━━━━━ ENTRIES SHOWN

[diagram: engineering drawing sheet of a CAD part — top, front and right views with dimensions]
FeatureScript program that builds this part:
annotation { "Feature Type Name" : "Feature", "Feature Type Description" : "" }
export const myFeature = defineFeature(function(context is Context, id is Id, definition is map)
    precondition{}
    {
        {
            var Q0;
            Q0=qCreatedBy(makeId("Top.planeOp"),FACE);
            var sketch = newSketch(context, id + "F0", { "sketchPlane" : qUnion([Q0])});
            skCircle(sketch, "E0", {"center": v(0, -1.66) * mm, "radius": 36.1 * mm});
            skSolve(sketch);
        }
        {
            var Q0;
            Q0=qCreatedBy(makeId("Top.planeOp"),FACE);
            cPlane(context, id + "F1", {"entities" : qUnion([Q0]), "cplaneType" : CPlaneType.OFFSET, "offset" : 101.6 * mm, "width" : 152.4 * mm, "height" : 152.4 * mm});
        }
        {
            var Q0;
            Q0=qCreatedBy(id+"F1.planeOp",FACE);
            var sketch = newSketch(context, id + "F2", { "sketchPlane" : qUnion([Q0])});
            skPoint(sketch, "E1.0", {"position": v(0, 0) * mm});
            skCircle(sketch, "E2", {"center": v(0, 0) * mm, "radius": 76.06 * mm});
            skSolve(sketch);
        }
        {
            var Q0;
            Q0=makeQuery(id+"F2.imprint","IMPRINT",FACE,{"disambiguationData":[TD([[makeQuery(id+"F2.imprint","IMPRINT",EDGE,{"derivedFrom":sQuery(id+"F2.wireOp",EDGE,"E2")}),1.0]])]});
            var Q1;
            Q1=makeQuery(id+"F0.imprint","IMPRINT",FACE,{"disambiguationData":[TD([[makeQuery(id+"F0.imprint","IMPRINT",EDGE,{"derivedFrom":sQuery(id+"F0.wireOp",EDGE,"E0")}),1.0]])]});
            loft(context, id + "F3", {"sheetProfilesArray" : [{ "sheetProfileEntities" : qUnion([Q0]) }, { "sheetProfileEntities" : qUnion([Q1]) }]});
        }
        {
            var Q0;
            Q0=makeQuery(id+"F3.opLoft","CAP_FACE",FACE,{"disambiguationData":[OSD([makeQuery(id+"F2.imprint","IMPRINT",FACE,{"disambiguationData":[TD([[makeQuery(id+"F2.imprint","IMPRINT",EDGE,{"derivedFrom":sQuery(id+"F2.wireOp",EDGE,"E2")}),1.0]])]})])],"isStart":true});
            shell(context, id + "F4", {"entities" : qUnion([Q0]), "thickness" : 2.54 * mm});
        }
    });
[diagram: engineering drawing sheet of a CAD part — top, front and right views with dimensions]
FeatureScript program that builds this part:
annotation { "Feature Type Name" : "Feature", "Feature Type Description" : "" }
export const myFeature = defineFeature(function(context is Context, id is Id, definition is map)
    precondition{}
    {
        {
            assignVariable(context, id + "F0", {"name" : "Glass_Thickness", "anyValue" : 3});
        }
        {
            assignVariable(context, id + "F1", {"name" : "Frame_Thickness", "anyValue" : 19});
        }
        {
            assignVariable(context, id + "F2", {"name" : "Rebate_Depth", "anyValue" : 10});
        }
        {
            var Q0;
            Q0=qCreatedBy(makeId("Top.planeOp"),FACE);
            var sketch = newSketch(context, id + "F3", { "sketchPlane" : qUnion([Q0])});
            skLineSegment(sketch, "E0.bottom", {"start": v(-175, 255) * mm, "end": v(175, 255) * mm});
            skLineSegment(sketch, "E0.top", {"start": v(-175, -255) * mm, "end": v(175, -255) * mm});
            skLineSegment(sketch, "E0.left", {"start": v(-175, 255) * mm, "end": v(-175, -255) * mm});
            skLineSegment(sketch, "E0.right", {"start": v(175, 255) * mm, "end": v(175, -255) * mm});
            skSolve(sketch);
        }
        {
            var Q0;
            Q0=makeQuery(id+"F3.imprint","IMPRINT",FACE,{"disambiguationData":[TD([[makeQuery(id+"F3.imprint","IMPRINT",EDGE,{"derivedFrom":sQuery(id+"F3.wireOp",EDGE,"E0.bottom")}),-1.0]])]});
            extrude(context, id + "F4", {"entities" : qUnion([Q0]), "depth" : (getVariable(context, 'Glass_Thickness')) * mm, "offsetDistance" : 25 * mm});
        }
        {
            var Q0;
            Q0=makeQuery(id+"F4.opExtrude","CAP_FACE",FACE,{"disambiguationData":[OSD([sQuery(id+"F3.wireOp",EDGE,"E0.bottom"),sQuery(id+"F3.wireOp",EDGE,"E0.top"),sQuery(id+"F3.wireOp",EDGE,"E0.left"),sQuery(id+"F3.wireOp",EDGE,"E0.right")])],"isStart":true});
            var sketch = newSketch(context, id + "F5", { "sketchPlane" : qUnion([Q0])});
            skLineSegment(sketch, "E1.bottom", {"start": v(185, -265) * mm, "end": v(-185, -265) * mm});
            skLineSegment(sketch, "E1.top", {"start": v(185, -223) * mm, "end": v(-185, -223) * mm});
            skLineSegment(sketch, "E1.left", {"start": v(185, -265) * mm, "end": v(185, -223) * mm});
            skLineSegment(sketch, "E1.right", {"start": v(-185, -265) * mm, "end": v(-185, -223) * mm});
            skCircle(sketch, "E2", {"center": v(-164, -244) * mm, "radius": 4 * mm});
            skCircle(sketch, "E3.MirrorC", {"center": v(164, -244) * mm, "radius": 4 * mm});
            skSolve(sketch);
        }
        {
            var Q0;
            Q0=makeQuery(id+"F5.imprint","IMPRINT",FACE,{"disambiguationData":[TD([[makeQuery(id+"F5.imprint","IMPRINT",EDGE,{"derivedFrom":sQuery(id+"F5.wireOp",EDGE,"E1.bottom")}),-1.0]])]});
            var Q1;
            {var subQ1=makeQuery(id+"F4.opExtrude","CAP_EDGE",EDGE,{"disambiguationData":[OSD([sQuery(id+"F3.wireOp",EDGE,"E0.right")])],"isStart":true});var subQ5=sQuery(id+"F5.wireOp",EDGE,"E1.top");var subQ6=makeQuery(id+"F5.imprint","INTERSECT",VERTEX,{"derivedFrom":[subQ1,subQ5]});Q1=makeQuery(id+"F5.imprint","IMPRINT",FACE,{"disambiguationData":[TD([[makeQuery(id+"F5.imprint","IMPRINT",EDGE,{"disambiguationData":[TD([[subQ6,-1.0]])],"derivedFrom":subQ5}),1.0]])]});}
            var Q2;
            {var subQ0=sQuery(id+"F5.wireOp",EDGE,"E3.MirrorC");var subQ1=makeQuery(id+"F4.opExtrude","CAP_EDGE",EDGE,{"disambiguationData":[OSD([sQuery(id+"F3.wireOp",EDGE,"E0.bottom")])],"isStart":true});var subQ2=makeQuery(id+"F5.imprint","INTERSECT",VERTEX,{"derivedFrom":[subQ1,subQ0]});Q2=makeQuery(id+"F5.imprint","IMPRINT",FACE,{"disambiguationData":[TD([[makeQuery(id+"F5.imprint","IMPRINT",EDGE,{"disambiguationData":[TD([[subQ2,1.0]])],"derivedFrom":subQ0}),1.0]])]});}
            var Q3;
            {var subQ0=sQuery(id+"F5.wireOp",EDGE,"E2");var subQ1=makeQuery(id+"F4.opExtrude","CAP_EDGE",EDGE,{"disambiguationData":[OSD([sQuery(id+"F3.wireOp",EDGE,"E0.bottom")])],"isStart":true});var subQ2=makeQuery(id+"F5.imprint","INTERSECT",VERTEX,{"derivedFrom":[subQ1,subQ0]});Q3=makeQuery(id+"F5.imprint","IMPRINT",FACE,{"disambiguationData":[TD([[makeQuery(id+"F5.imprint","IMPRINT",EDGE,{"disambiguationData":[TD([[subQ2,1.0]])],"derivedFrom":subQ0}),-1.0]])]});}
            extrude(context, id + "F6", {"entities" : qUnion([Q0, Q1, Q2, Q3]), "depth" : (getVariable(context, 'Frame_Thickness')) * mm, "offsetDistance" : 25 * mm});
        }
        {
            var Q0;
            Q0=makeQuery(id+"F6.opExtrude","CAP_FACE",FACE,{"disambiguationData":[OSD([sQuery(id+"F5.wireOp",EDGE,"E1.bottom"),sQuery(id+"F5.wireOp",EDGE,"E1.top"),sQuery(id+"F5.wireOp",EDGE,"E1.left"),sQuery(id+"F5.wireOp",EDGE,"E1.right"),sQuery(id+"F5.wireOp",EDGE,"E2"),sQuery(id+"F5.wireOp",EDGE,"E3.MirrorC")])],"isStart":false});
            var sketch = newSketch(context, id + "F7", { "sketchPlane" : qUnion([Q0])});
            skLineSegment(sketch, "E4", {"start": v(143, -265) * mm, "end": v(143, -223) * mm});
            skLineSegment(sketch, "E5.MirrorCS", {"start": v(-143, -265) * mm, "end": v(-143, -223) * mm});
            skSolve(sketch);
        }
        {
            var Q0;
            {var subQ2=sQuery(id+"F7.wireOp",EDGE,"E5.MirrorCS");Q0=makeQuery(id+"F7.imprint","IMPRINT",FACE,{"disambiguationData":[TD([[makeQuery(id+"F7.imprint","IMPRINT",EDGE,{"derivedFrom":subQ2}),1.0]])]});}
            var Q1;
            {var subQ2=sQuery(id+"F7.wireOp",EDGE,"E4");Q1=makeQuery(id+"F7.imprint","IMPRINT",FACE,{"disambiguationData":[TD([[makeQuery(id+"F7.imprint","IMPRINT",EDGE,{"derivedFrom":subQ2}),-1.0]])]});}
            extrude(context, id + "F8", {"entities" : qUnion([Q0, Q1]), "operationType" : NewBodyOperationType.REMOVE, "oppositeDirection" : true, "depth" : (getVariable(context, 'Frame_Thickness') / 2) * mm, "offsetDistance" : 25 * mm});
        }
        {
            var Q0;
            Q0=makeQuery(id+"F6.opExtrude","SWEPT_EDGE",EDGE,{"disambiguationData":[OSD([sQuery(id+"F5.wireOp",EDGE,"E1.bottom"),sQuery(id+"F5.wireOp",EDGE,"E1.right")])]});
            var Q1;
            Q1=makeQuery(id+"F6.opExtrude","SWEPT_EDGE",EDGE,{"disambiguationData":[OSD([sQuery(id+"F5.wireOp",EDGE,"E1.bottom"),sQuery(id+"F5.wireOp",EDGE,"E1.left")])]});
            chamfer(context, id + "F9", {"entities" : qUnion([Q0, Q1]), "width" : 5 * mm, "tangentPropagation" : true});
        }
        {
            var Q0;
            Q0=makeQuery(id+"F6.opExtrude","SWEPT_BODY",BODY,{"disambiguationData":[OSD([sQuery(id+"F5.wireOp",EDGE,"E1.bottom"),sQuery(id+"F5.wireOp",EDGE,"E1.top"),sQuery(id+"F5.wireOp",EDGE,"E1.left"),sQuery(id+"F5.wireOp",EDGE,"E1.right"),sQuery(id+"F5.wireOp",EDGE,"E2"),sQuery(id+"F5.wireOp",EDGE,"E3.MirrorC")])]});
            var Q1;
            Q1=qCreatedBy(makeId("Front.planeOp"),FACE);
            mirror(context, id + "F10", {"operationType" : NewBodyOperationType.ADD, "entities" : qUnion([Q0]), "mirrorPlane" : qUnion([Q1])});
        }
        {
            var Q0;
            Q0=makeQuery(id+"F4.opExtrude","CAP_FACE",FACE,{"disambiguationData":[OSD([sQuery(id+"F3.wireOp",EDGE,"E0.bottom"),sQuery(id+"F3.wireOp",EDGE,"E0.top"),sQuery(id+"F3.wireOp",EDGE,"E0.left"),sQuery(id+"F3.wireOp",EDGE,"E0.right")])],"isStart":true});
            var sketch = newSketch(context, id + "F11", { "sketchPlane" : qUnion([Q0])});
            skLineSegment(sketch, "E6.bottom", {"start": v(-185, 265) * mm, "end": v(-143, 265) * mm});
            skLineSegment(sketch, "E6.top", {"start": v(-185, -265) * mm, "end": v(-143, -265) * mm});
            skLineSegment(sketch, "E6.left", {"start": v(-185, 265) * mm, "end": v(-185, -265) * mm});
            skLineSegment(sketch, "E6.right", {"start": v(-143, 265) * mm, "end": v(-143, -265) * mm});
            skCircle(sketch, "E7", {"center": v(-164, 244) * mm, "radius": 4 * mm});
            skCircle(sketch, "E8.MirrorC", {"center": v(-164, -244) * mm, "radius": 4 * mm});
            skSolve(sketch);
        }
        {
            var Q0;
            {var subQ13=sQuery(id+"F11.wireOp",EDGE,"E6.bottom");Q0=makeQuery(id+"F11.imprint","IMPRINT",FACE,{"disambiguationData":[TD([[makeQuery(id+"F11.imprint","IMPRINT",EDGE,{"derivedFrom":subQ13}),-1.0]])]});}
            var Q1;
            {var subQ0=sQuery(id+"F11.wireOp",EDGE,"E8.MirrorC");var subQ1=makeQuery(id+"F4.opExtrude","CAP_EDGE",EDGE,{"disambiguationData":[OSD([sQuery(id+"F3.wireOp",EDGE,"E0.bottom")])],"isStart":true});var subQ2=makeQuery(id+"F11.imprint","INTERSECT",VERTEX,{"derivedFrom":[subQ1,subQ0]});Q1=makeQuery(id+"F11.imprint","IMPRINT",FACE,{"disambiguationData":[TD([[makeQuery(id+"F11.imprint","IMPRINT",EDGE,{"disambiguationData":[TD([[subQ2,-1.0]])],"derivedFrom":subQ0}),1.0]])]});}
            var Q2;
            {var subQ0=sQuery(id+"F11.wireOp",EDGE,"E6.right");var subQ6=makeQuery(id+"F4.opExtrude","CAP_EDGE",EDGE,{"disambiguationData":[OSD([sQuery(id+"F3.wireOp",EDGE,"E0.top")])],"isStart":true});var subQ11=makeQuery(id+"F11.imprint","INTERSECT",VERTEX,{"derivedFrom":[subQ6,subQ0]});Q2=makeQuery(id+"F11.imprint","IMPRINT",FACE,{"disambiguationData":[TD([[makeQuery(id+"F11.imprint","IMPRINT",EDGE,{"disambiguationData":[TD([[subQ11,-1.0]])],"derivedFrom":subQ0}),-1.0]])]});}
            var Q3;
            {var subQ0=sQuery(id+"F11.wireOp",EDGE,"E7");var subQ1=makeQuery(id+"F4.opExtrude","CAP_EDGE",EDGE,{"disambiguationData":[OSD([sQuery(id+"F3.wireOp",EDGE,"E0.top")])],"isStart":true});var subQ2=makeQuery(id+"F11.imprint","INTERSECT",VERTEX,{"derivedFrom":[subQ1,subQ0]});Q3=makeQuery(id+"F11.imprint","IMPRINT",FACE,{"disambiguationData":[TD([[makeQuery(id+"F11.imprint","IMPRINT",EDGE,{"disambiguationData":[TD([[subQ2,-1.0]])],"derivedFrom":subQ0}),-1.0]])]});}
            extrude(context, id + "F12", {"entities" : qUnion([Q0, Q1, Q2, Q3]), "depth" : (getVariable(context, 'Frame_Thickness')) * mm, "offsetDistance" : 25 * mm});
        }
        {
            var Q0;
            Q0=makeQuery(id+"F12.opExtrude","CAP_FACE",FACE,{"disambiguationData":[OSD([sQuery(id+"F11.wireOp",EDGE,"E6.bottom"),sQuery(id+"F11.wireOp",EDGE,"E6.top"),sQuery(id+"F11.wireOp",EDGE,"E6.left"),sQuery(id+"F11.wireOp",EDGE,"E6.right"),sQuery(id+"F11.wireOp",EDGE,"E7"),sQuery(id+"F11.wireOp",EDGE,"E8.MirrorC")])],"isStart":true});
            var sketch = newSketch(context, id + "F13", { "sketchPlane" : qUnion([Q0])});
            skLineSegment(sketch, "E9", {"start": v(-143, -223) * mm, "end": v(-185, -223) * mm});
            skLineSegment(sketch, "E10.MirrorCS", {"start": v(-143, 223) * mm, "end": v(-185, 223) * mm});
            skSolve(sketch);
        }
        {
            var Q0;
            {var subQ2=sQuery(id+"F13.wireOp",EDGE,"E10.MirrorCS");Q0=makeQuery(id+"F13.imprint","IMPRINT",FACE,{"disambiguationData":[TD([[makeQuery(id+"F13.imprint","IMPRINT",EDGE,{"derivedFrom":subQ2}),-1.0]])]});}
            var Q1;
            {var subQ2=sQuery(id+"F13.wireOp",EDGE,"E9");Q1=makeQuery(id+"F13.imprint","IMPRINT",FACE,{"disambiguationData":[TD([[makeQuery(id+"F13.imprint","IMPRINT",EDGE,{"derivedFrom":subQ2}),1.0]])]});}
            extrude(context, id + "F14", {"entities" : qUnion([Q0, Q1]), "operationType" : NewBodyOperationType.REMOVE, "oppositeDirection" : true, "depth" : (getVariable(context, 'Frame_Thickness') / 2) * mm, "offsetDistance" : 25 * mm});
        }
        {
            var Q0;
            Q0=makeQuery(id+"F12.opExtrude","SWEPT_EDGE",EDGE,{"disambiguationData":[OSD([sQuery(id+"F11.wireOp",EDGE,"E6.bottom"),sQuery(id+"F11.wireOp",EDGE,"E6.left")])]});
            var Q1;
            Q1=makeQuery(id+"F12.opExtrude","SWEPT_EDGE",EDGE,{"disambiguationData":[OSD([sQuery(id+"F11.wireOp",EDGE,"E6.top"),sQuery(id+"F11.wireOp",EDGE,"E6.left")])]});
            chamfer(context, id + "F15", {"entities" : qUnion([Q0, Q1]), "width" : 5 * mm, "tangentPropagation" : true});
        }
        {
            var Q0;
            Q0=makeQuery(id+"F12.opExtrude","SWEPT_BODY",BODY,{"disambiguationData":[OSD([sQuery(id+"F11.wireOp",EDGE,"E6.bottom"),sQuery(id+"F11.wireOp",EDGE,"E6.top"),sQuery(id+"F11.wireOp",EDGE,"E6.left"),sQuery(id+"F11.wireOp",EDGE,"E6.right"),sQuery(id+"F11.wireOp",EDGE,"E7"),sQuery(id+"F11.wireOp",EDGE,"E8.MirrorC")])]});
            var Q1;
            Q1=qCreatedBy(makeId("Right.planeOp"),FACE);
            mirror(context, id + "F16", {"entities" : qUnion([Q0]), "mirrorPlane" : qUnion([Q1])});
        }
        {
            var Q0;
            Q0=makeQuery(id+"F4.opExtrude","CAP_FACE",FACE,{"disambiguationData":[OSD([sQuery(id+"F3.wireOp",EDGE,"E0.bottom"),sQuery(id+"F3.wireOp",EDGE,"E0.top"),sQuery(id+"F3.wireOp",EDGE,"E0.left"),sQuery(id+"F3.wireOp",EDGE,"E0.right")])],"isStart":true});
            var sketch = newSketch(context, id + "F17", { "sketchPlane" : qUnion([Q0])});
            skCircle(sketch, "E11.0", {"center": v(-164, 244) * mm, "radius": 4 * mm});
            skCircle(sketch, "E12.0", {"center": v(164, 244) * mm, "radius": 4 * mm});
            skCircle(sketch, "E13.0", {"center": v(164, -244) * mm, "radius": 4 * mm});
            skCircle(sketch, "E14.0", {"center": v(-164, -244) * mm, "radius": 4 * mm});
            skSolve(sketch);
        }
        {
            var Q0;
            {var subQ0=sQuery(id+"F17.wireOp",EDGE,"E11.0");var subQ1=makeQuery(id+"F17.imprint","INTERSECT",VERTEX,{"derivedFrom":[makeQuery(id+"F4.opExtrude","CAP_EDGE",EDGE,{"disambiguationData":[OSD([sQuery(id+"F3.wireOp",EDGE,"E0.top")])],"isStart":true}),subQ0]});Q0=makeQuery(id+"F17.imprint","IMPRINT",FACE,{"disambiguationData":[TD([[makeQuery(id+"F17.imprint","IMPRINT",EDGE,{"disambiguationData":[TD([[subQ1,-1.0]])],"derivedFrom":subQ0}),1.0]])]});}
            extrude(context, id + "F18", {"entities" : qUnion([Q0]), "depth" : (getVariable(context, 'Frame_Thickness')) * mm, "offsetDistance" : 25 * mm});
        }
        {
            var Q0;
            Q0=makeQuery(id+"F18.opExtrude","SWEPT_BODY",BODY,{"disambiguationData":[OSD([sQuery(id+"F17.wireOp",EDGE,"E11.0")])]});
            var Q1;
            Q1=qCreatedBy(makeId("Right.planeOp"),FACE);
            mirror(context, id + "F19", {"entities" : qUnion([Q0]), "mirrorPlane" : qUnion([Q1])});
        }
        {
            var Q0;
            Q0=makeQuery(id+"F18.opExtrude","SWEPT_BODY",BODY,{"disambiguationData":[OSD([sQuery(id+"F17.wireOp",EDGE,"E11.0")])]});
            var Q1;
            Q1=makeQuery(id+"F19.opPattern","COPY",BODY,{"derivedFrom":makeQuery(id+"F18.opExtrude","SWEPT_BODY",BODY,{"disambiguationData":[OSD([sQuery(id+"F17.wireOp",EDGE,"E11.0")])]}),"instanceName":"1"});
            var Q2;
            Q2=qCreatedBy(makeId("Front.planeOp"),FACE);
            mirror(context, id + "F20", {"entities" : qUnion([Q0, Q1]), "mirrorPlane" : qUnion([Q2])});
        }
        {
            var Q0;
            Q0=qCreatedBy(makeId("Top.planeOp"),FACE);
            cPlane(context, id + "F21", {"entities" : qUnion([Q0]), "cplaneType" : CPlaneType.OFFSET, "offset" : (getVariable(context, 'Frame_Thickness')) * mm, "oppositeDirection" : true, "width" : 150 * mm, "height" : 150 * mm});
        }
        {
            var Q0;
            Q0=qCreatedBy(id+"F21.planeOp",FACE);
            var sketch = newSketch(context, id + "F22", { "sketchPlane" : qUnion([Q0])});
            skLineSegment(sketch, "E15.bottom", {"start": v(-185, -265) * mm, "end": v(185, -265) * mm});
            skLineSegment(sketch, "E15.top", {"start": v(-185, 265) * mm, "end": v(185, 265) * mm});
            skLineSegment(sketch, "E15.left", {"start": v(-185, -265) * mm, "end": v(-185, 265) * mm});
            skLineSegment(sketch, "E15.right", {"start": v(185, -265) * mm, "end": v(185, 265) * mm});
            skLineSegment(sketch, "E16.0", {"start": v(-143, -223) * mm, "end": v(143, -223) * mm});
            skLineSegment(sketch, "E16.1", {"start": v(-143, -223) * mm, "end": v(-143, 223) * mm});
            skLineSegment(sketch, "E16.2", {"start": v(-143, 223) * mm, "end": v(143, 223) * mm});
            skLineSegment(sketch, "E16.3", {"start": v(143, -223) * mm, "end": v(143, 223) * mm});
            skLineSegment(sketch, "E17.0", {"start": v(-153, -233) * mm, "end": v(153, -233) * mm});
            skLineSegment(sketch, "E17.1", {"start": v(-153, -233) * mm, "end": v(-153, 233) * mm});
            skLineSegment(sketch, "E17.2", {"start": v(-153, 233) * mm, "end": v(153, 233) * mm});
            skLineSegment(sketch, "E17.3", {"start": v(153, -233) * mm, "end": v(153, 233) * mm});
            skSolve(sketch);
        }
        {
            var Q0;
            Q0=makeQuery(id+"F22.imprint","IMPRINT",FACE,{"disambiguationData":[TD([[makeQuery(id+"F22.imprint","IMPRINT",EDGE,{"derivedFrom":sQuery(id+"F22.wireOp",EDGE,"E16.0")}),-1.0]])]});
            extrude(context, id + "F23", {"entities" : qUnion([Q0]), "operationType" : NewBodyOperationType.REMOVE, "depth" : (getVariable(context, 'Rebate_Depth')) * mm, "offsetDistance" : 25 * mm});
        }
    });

━━━━━━━━━━

TASK — Convert the stretch from the start of the rows above through the line containing "v(0, -1.66) *" into a numbered list, leaving out blank lines.

SOLUTION —
1. [diagram: engineering drawing sheet of a CAD part — top, front and right views with dimensions]
2. FeatureScript program that builds this part:
3. annotation { "Feature Type Name" : "Feature", "Feature Type Description" : "" }
4. export const myFeature = defineFeature(function(context is Context, id is Id, definition is map)
5.     precondition{}
6.     {
7.         {
8.             var Q0;
9.             Q0=qCreatedBy(makeId("Top.planeOp"),FACE);
10.             var sketch = newSketch(context, id + "F0", { "sketchPlane" : qUnion([Q0])});
11.             skCircle(sketch, "E0", {"center": v(0, -1.66) * mm, "radius": 36.1 * mm});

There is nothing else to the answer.